Using Sports Psychology to Improve Your Fitness
Fitness has a mental component, in addition to physical challenges. Even if you're in great shape, you can encounter intellectual obstacles that can decrease your motivation and stifle your performance.
When professional athletes start experiencing these obstacles, they usually seek help from sports psychologists to get a mental edge. However, it does not matter what your skill level may be, as everyone can benefit from mental health training. Here are techniques that can increase your fitness motivation and enhance your overall athletic performance. (If you have any health concerns or conditions, be sure to check with your health care provider before beginning or changing an exercise program.)
Tolerate failure
To become a good athlete or improve at your favorite sport, you have to be able to tolerate failure and accept it as part of the process of succeeding.

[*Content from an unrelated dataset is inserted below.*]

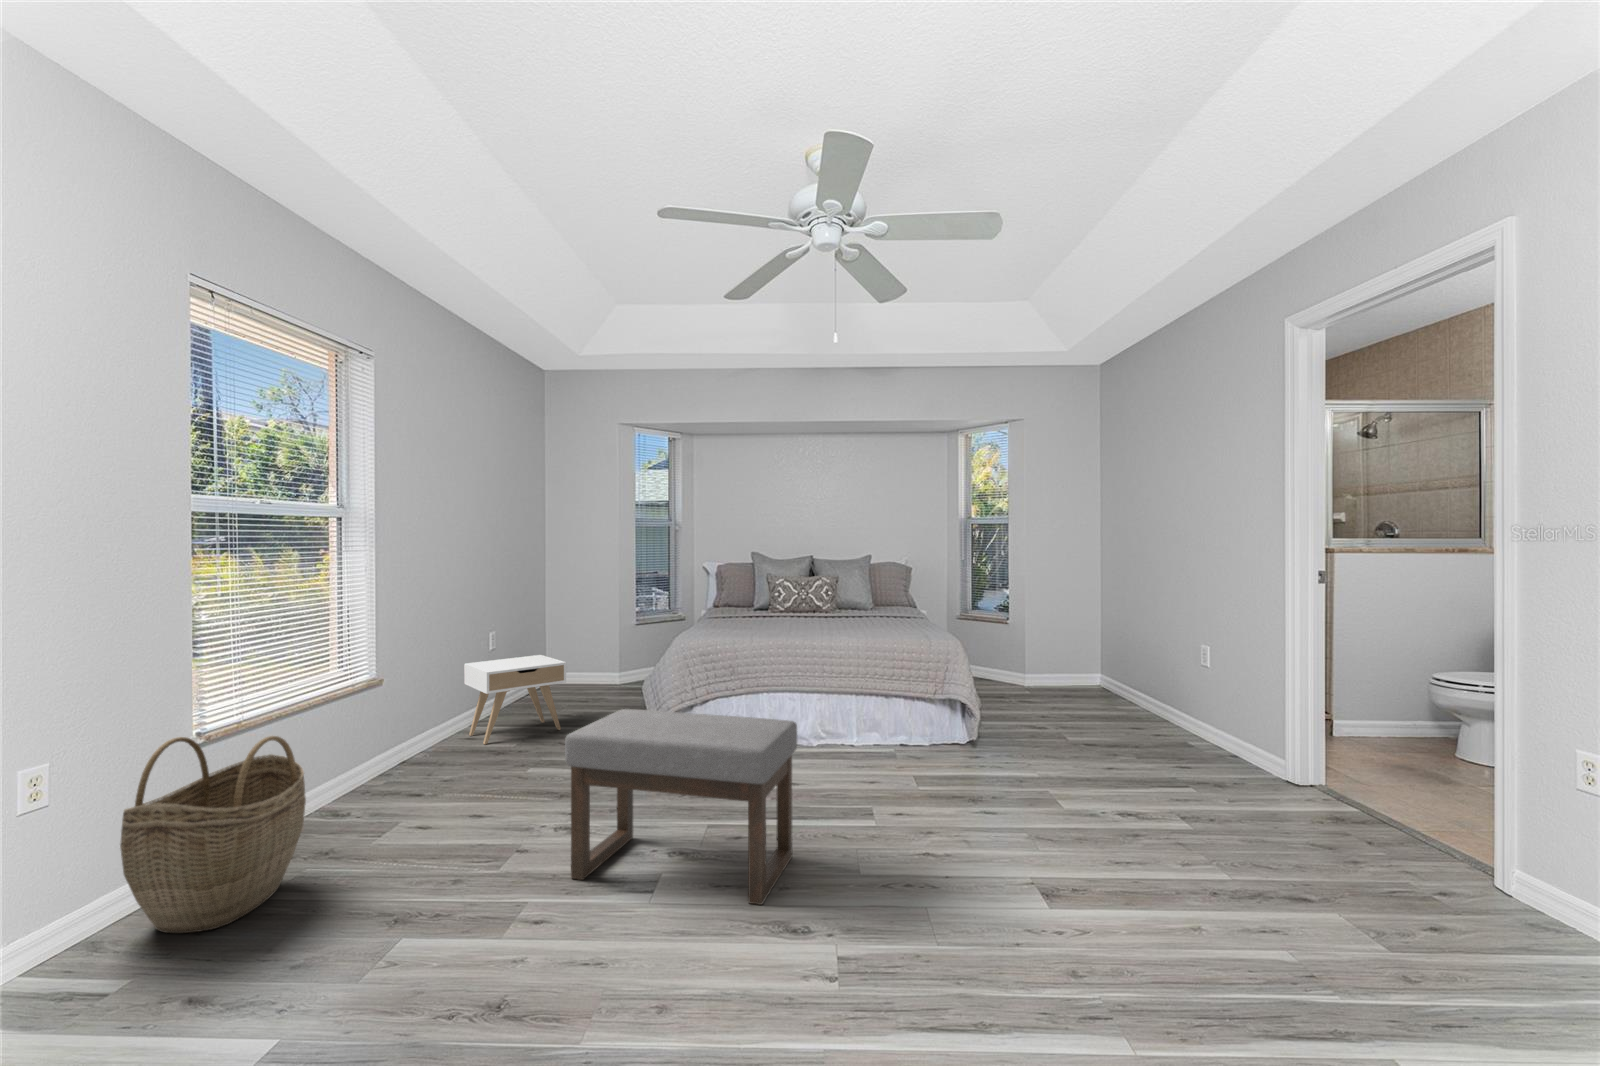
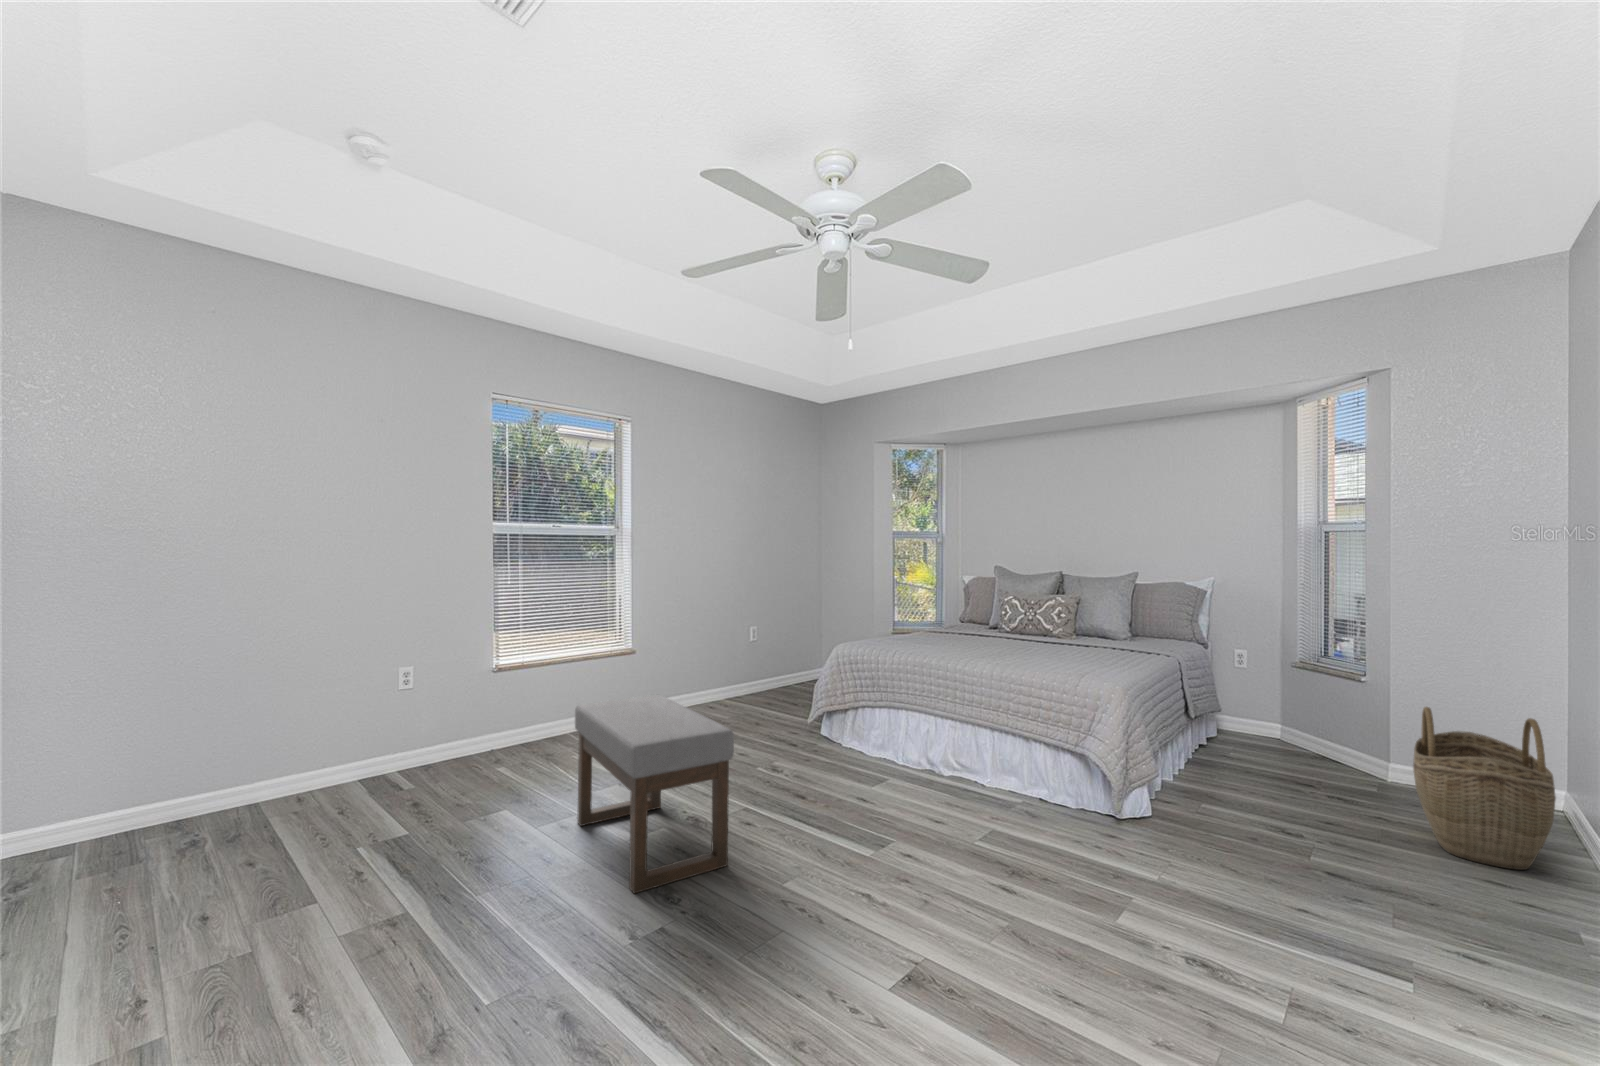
nightstand: present [464,655,566,744] -> none [706,649,772,714]
woven basket: present [120,736,306,933] -> present [1413,707,1556,870]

Without failure, you don't learn, and without learning, you don't get better.
Dig for motivation
You must have an emotionally compelling reason to stick with an exercise program.
For serious athletes who train for four to eight years at a time, the motivation might be an Olympic gold medal. Daily, they relate their practice sessions to this ultimate prize. But for others, a compelling reason for working out could be to get into top shape, lose weight or feel better.
A trick: On the days you don't feel like working out, sit down and think about how good you'll feel when you're done.
Compete against yourself
Another important component of motivation is not comparing yourself with others. For example: If you work out regularly at a gym, channel your competitiveness into the progress you're making, not against the highly fit person working out next to you.
The same is true when competing. Tune out the runners around you when running a race.
Hold mental rehearsals
If you're trying to master a particular physical feat, such as diving off the high board or perfecting your tennis serve, imagine yourself doing it. Make your image vivid enough that you can see, feel and hear it.
Stay in the present
In the midst of an activity, it's easy to fall into the trap of concentrating on "the uncontrollables," such as the weather, your opponent, your opponent's record or how you've performed in the past. Instead, stay in the present.
While you're running a marathon, for instance, concentrate on the rhythm of your breathing or your arm swing, not on the length of the race or the other runners.
Plunge through a plateau
Plateauing, or reaching a stagnant level of fitness or performance, is a natural part of training. It can dampen your enthusiasm and motivation, however.
Talking to other people who have achieved your goal will help you improve your exercise performance when you've reached a plateau.
To help yourself stay positive, create a daily victory log, which is a record of what you've done right while training or working out. Your victory log might read, "I ran five miles today, and at the four-mile mark, I pushed myself when I wanted to stop."